Effect: From a pack of Circus Cards, you remove nine of them and as you position the cards in a 3 x 3 matrix you explain that you will be playing a circus game with someone from the audience.

The selected game player is asked to place a marker on any of the nine cards to begin the game. You explain that he or she will not be playing against you, but against a famous magician of long ago who left you a book of directions, which you now bring out and show the audience.

Your job now is to help the player follow the directions written in the book so that the famous magician, the Great Hambini, who lived in the 1800’s, can have some fun playing his old circus game once again from beyond the grave. It really seems as if the spirit of Hambini can see what is happening, because his book comments on what is taking place at each stage of the game right up until the end when the last card is shown to be... a surprise that the whole audience will long remember.



Lost & Found
by Jim Gerrish

Effect: “Did you lose your ID wallet?” the magician asks a complete stranger. The stranger denies it. The magician opens the wallet and looks at the stranger. “Are you sure? It has your initials in it, I think. What’s the first letter of your first name? How about the first letter of your last name?”

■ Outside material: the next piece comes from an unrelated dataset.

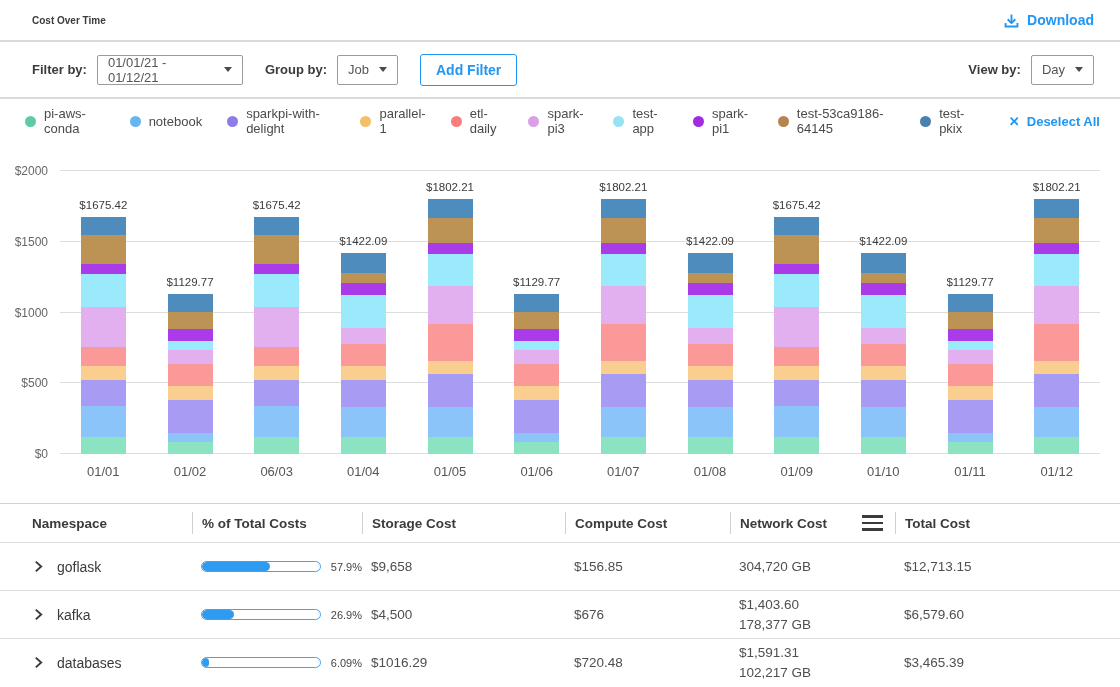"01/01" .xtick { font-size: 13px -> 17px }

If I were the stranger, I would have said "J" and "G" as the answers to his questions. Then the magician would show me that inside the wallet were two cards side by side, one with a "J" and one with a "G". The cards are Alphabet cards like children use to learn their letters. Eventually my entire name gets spelled out, "Jim Gerrish", from someone I just met with a mysterious wallet in which kiddie Alphabet cards appear one after another.

Then I learn that the wallet also has a note inside: “Property of Baby Bobby, Child Magician Extraordinaire who died at the age of six in 1924. If found, please return to the nearest magician to deliver to The Secret Magic Museum in East Orange, NJ.” So I have to give back the wallet to the magician. But the alphabet cards have all mysteriously disappeared, leaving only a gift token that reads, “Thanks to Jim Gerrish for Finding and Returning my Magic Wallet… Baby Bobby.” Another dead magician playing tricks on me!



Jumbo Torn & Restored Card
by Jim Gerrish

Most Torn and Restored Card Effects are for use with regular size cards, but I like to perform from platform or stage with jumbo cards, from 3" x 5" to at least 5" x 7". This Torn and Restored Card is just for that situation.

Spectators remove the cards from a jumbo box of cards, and shuffle the cards, then choose one card and vote on which one it should be. Once they have the card chosen, you show them how to fold it in fourths, and then sign their name(s) on the front of the card, as well as at least one name signed on the back edge of the card.

That's when you take over, tearing the jumbo card into four separate pieces and then just as quickly restoring the four separate pieces back to one intact card, still signed and ready to be given away as a souvenir.